Link to the article.
From the get go I’ve run in a difficulty since process described in the article didn’t seem to produce result. Specifically, in the article authors say that running
gcloud_install() should install CloudML SDK on the computer. However, that didn’t happen. I kept getting
Error in gcloud_binary() : failed to find 'gcloud' binary error and nothing happened. To solve it, I’ve followed instructions in this article directly from Google.
After that, running
gcloud_init() did work and I’ve managed to authenticate with Google account.
Training with CloudML
First step is, of course, omitted, but in fact one needs to set up the access to CloudML API’s in order for any job to be created. For that, in the console for the project you need to go to the tab “API and Services” on the left, then click on “Enable APIS and Services” at the top. There, you need to enable “Google Cloud Machine Learning Engine” by typing the name in the search bar and clicking on “Enable” of the page for this API.
Once this is set up, I’ve also used the example that RStudio provides at the GitHub for the package (MNIST example). You need to save this script at the root of the working directory. The easiest way to do it is to start the new project and work there.
First time you run anything in the new project will take a while since there is a lot of packages being compiled at the background. After that it should go much faster (for me it took around 10 minutes to prepare everything). The process can be monitored with
job_status() function, but also from RStudio console directly (if you choose the option to do so).
First thing is to decide which script to use. I’ve found one example in the same directory as previous example. Specifically, here.
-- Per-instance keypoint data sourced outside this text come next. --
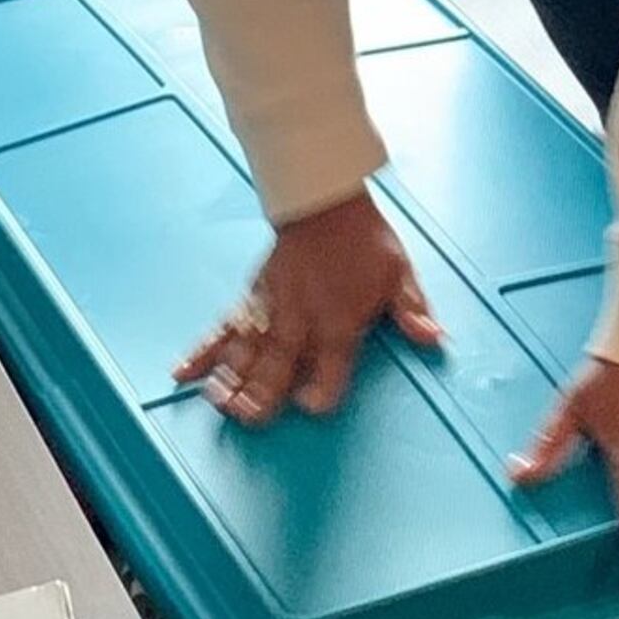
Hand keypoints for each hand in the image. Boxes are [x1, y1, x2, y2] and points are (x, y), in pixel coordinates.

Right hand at [173, 193, 440, 422]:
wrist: (324, 201)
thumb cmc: (364, 242)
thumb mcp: (399, 274)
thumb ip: (412, 311)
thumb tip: (434, 338)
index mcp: (340, 318)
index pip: (332, 360)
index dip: (323, 385)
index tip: (311, 406)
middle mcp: (301, 318)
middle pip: (281, 360)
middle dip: (265, 390)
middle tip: (251, 417)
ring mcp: (271, 309)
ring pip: (247, 349)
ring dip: (231, 377)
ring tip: (217, 403)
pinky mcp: (251, 299)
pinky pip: (223, 328)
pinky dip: (202, 351)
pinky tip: (184, 372)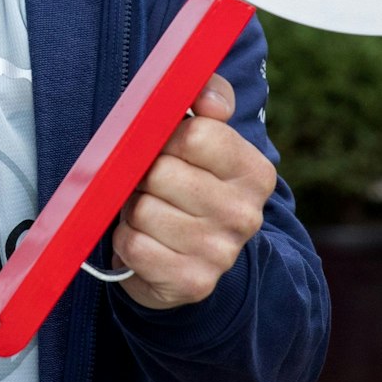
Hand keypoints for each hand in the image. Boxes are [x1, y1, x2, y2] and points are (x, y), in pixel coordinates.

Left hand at [114, 74, 277, 310]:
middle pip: (162, 173)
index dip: (166, 137)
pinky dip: (127, 240)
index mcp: (254, 172)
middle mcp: (245, 215)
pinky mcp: (192, 283)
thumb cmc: (190, 184)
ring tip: (149, 213)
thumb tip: (208, 98)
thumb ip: (209, 98)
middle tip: (151, 185)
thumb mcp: (205, 138)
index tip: (165, 147)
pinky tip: (146, 241)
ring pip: (143, 210)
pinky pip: (133, 245)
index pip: (197, 134)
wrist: (192, 260)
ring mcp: (221, 253)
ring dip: (133, 209)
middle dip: (144, 175)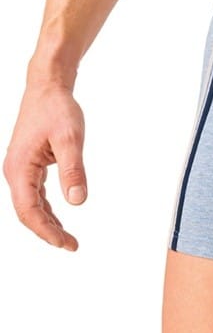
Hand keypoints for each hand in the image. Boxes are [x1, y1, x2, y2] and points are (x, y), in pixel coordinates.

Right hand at [3, 82, 86, 249]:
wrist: (47, 87)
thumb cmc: (56, 108)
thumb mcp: (70, 138)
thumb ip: (73, 169)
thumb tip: (77, 201)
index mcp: (20, 168)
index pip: (29, 211)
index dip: (46, 231)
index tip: (65, 243)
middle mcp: (15, 171)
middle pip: (28, 212)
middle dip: (48, 231)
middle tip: (72, 245)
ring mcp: (20, 168)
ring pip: (30, 204)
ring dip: (47, 222)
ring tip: (67, 237)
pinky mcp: (27, 164)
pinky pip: (34, 193)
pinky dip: (46, 207)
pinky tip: (58, 216)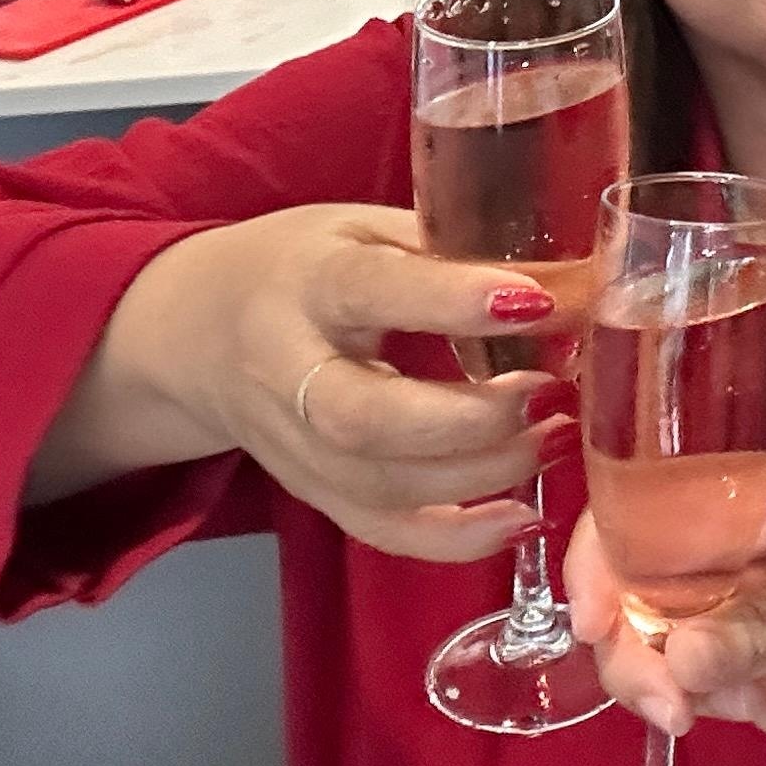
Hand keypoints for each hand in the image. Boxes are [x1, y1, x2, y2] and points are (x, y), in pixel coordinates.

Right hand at [113, 205, 569, 562]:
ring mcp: (295, 444)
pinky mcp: (311, 491)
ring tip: (552, 438)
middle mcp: (288, 369)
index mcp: (307, 280)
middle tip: (546, 391)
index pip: (374, 290)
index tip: (535, 302)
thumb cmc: (299, 267)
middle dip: (468, 417)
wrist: (191, 331)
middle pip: (366, 417)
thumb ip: (450, 246)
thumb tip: (573, 276)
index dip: (453, 299)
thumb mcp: (362, 226)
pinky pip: (381, 531)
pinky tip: (520, 518)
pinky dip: (455, 539)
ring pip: (381, 484)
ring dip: (481, 474)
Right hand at [568, 409, 765, 743]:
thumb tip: (675, 665)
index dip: (604, 553)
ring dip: (729, 694)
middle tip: (675, 717)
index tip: (593, 626)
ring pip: (692, 641)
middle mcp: (754, 505)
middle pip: (653, 579)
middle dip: (657, 654)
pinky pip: (743, 677)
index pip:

One thing that probably changed from the last time article above was updated, is that now it is mandatory to specify number of parallel trials (field
maxParallelTrials for Keras). Without it, Google will error out and not run the job. That is odd since official documentation specifies this field as optional with default value of 1 (you can see it here).
The final version of
tuning.yml I’ve used is:
trainingInput: scaleTier: CUSTOM masterType: standard_gpu hyperparameters: goal: MAXIMIZE hyperparameterMetricTag: val_acc maxTrials: 4 maxParallelTrials: 1 params: - parameterName: dropout1 type: DOUBLE minValue: 0.2 maxValue: 0.6 scaleType: UNIT_LINEAR_SCALE
I didn’t find any issue with the rest of the article.
Google Cloud Storage
For now, it’s not that interesting to follow the steps in the article. It doesn’t look like anything should go wrong (famous last words, I know :)).
Final article in tutorial series is about how to deploy models to Google Cloud. If you’ve followed the steps above then you’ll have couple of models that are ready to be deployed already (e.g., MNIST example saves models). Then deploying can be done from a local folder by specifying folder where model is saved.
I didn’t have any issues with deploying the model as it was described in the article. I did have a problem with getting the image out of MNIST dataset (in the article it is
mnist_image <- keras::dataset_mnist()$train$x[1,,]). At least for me, this command fails with
object of type 'environment' is not subsettable, so I don’t know if prediction works or not, but I think it should work anyways.
Working with Google Cloud via
cloudml didn’t present serious issues. There are few kinks here and there, but overall I didn’t find anything out of the ordinary. Next step is to try to go beyond tutorial examples and actually use this infrastructure on a more challenging project.